P&H Western Weekly Recap: May 6
May 6, 2025
Grain Market Update
Seeding
Last week, MB released the first provincial crop report of the season, showing planting progress slightly ahead of last year and the 5-year average at 3% complete. SK and AB crop reports will start this week.
Parts of Southern AB are approaching the 50% complete level, while most areas are now underway. The northern half of SK will be in full swing this week with the southwest region at 40% complete and the southeast region at about 20% complete.
Wheat
Spring wheat futures rose last week, up 4 cents on the July contract and closing at 611’0.
Winter wheat areas in the Southern Plains could see some more rain over the next 7 days, further easing any drought concerns. There were ideas that too much rain across US winter wheat growing areas – particularly in OK – could fuel some quality concerns, but according to US Drought Monitor data from April 29, only 23% of US winter wheat and 37% of spring wheat were affected by drought (down from 33% and 49% respectively last week).
Fresh contract lows were made in Kansas City and Chicago wheat futures, while the Minneapolis July contract has held above its contract low of $5.88’6 thus far. US wheat is competitive into several world markets with prices at these lower levels and some buyers took notice last week.
Oilseeds
Canola futures were up over $8/MT from Monday’s open on the July contract and closed the week out at $707.80/MT. Futures tested resistance on Friday, moving as high $709.80; resistance on the July contract sits around the $710 level.
Soybean futures were flat on the week, closing out at 1058’0 on the July while bean oil was slightly lower. The bean oil market maintains support above the ¢49/lb level as they await a biofuel announcement from the EPA.
There are some analysts out there that feel canola is still undervalued relative to the strong demand and limited supplies, while others feel that there is more canola out there than the numbers (Statistics Canada and others) may suggest.
Ukraine, the world’s largest sunflower oil exporter, is set to increase its sunflower sowing area by 5% in 2025 to around 12.6mln ac million acres. Last year, sunflower seed harvest fell 13% due to poor weather, pushing prices to record high levels; Ukraine could increase its sunseed harvest by 14% to 15.2 MMT in 2025.
Barley / Corn
Corn futures dropped last week, down nearly 15 cents on the July contract and closed at 469’0. Feed grain prices on the Canadian Prairies may not change a whole lot in the coming weeks, according to Ag Value Brokers in Lethbridge.
“It’s pretty much ‘steady as she goes’ now until something changes…either a lot of producer offers or the weather,” they said, noting demand otherwise won’t increase until October.
Pastures have started to turn green, which means cattle producers are needing less feed. Producers also have less cattle, as they’re not replacing them in sufficient enough numbers due to the risk/uncertainty in the market.
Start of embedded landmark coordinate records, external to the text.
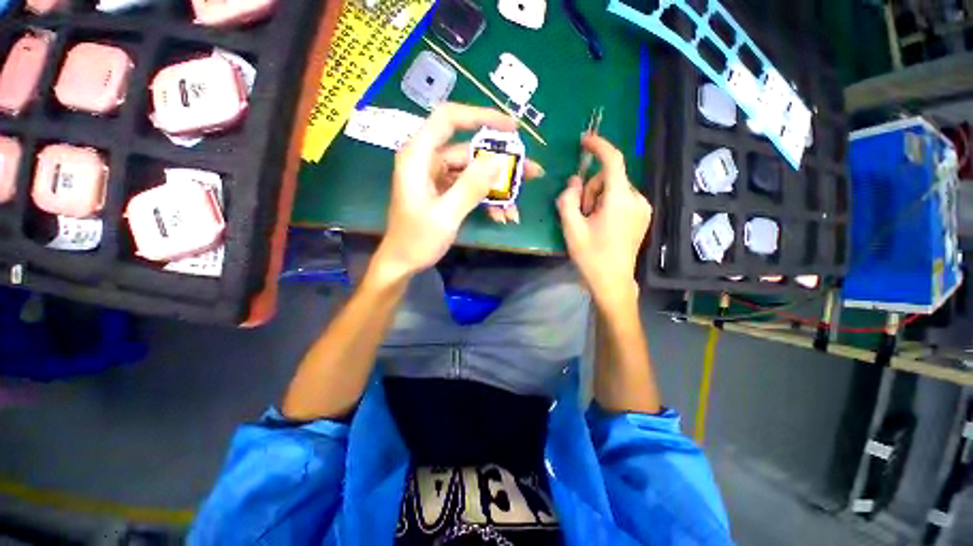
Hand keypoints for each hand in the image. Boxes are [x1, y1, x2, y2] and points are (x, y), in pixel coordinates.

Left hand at [373, 103, 539, 281]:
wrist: (402, 263)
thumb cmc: (417, 240)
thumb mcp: (446, 215)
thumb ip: (471, 186)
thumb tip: (499, 159)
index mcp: (418, 156)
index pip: (449, 118)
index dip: (482, 116)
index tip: (512, 128)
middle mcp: (427, 160)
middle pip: (469, 149)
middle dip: (501, 163)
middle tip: (531, 172)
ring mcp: (436, 177)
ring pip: (473, 171)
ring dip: (497, 187)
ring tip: (518, 205)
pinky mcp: (443, 191)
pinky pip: (469, 187)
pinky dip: (486, 199)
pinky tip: (500, 216)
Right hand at [557, 135, 651, 306]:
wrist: (612, 281)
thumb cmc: (590, 256)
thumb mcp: (571, 228)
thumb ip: (568, 199)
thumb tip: (574, 181)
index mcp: (620, 200)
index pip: (613, 161)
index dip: (598, 146)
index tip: (584, 140)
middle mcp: (637, 198)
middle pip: (609, 178)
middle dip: (591, 190)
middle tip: (581, 214)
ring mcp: (643, 208)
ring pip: (614, 188)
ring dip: (598, 199)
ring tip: (591, 223)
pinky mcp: (642, 215)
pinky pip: (621, 198)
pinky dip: (608, 204)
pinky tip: (602, 224)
Last week, US corn planting progress came in at 24% complete compared to 25% last year and the 5-year avg of 22%. US corn remains the world’s cheapest into Asia through June and potentially into July before Brazilian Safrinha corn prices itself into Asian demand. US export sales on corn were strong, coming in within pre-report estimates (700kk-1.5MMT) and totaling 1.01MMT.
Peas
Some analysts believe yellow pea acres will decline this year though lower acres should weigh too heavily on supplies as tariffs weigh on demand from China. Even if India were to keep pea imports tariffs a 0% after May 31, they expect demand to remain soft.
Chinese pea imports totaled 201kMT in March (highest since November 2024), with over half of that volume coming from Canada while Russia supplied 84k. Pea inventories at Chinese port warehouses are the lowest they’ve been since October 2023.
Indian trade data is delayed, but January numbers showed a slip in demand down to 179kMT w/ 169kMT coming from Canada. Quality concerns out of Russia have weighed on their exports to India.